Tags transferring un-nested
I have successfully exported all my Evernote notebooks with all attributes checked. But, when I run them through Yarle with the generate nested-tags option, the notes displays as standard, un-nested tags without any parent tag (i.e., as "#Philosophy" and "#Topics", and not "#Topics/Philosophy"). I've played around by adding different EN separator, tried Windows Yarle and Mac Yarle. Nothin. Is there an export option I may be missing in EN? Some nested-tag specific code I should include in the template?
Yihaa, thank you for reporting me this issue and to let me improve Yarle!
Hi @qwarz212 , how about these settings?:

Yes, I've tried exporting notebooks with and without the option checked.
And did you add the slashes to the separators into both input fields below?
Yes, I've experimented also with dashes and get same results. I was wondering if it has something to do with the way it is actually tagged in Evernote, so I tagged one Evernote Notebook only with sub-tags (e.g., "Literature" or "Philosophy" and NOT tagged with its parent tag ("Topic") (JPEG 1), and another Evernote Notebook tagged WITH parent tagged (so the notes are tagged with parent tag "Topic" and different sub-tags "Literature" or "Philosophy", JPEG 2). I exported both notebooks from EN an imported them to Yarle. I used the suggested template and only checked the boxes and added your settings (JPEG 3). JPEG 4 is how Obsidian reads Yarle's output of the notebook with only sub-tags JPEG 5 is how Obsidian reads Yarle's output of notebooks tagged with parent tag and with sub-tags (notice how "Topic" is not parent, but just another tag). I've tried various setups in both Mac and Windows, still the same. Thanks again for the help in figuring this out!

I see, thank you for the detailed explanation. So, as these are simple tags, Yarle will recognise them as tags, without any hierarchy among them. In order to put this parent-sub relation between two tags, the preferred way would be to use the following format in Evernote: #Topic/Suffering and apply the same settings in Yarle (toggle + slashes in the two input fields ), and after converting the notes the tags should look like the same: #Topic/Suffering, which will be recognised by Obsidian as nested tags.
But aren't the tags already nested in Evernote (see the first screenshot of EN, to the right: "Topics" with all the tags nested into it, including "Suffering")?
ohh, wait wait, is this the new Evernote (10.something? )? I think it's a relatively new feature of that, and now they support nested tags. They did not do it previously, that's why most of the users 'hacked' the stuff with the workaround of creating complex tags. Anyway. Let me check it out in web EN, just to see how the exported enex file is changed. Then I'll implement the conversion for this new way of nested tags as well. Thank you for raising this up, I'll keep you updated!

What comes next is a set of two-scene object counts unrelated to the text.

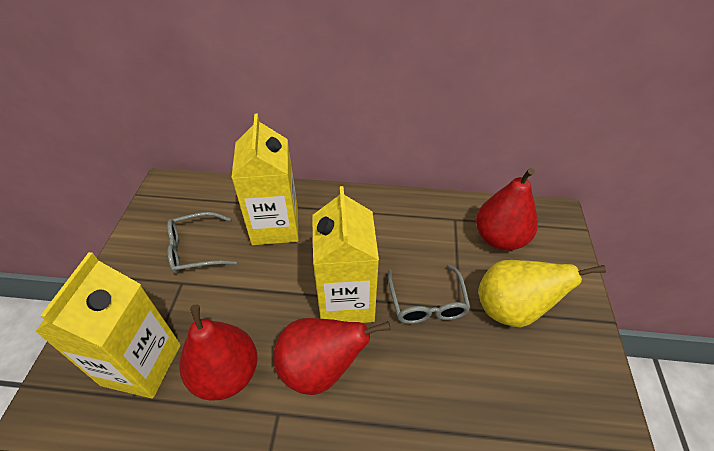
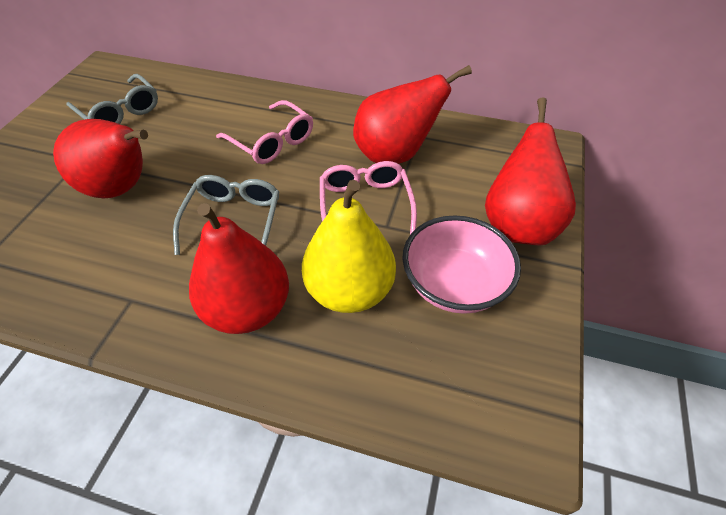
pink bowl: none = 0 -> [402,215,521,314] = 1
pink glasses: none = 0 -> [216,100,313,164] [320,161,417,234] = 2
red pear: [179,304,257,401] [273,318,391,395] [476,168,538,251] = 3 -> [53,119,148,198] [189,203,289,334] [353,65,472,164] [485,97,576,245] = 4
yellow carton: [35,252,181,398] [231,114,298,245] [312,186,379,323] = 3 -> none = 0

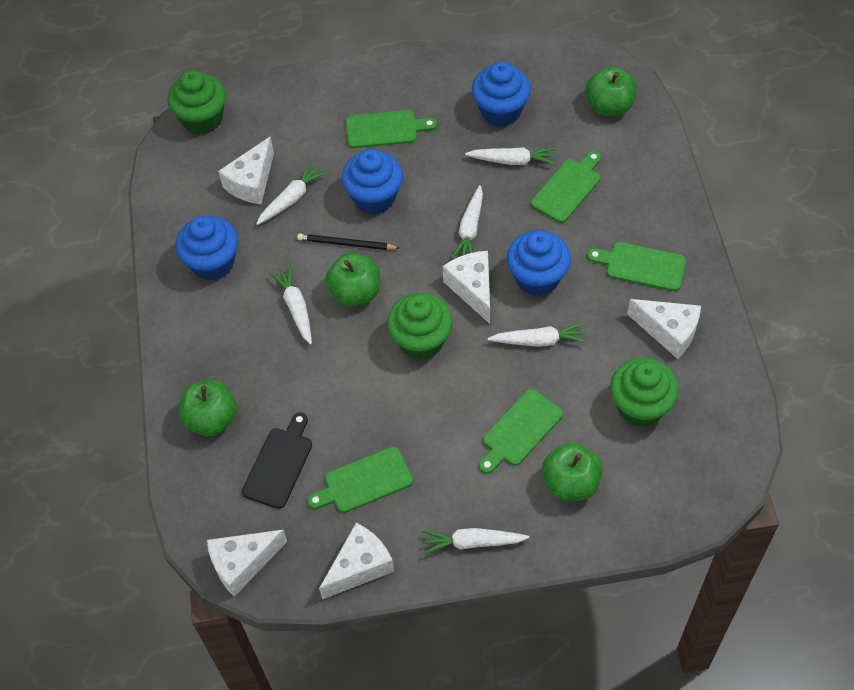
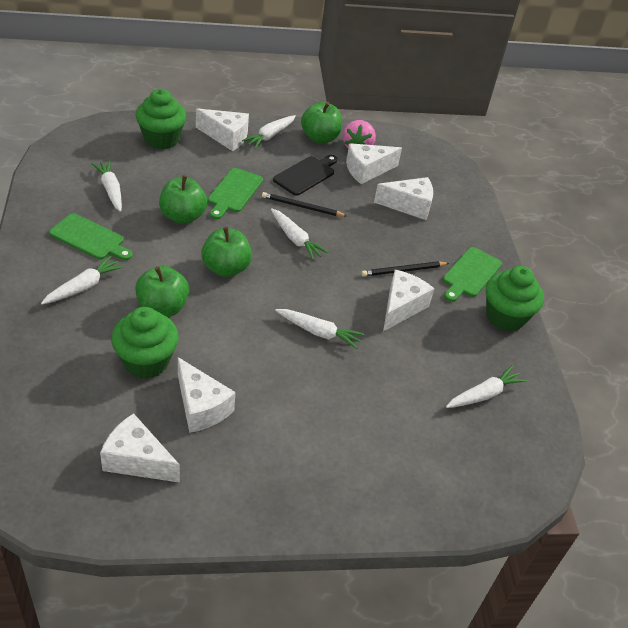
black pencil: [297,233,399,250] = 1 -> [262,192,347,217] [361,261,449,277] = 2
blue cupcake: [176,216,238,281] [342,149,403,214] [472,61,531,127] [507,230,571,296] = 4 -> none = 0
green cutting board: [307,446,413,513] [346,110,437,148] [479,389,563,474] [531,151,601,223] [587,242,686,291] = 5 -> [49,213,132,261] [208,168,263,219] [443,247,502,302] = 3
pink strawberry: none = 0 -> [343,120,376,148] = 1
white cheese: [207,530,287,597] [218,137,274,204] [319,523,394,600] [443,251,490,324] [627,299,701,359] = 5 -> [100,413,180,483] [178,357,236,433] [196,108,249,151] [346,143,402,184] [374,177,433,220] [383,270,435,331] = 6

@qwarz212 I'm sorry, I cannot create nested tags in Evernote web. In Evernote down in the Note editor below I can add a tag only, but these are simple tags, no cascading among them. How do you do it?
https://help.evernote.com/hc/en-us/articles/4412905761299-Create-nested-tags
Thank you for keeping Yarle updated!
Thanks for the link. I checked it out, and I think in EN they made a design-mistake in relation of this nesting tags functionality. So, sub-tags can be created in the Tags page, hence this parental information is stored in Evernote ecosystem only. When you export a note from Evernote you see that the tags were stored as simple tags, no relation between them (check the screenshot). Which means - and this is why I believe that it is a design-mistake - that if you export your all notes from Evernote, delete your account and move everything to a different Evernote account, you will loose the connections between the tags, you have to reconnect them again within the new account. Unfortunatelly as Yarle currently operates on the exported Enex files, this feature cannot be supported. The only way to support it (and I think I have to do it) is to - beside accepting Enex file as input - connect to Evernote directly via its API, and export the files dynamically from them. If they provide API for getting the tags, Yarle could be capable to check the relationship between the tags. Thank you for raising this up, this is a big plus next to the API-support.
As a workaround I would suggest to create the nested tags manually in evernote by separating them with a separator character (like a slash), keep only this newly created nested to on a note, and use Yarle in a way what is described above. Sorry for the inconveniences, I definitely takes some effort to resolve this issue in the future by introducing the API-export, but it indicates huge changes in many parts in Yarle.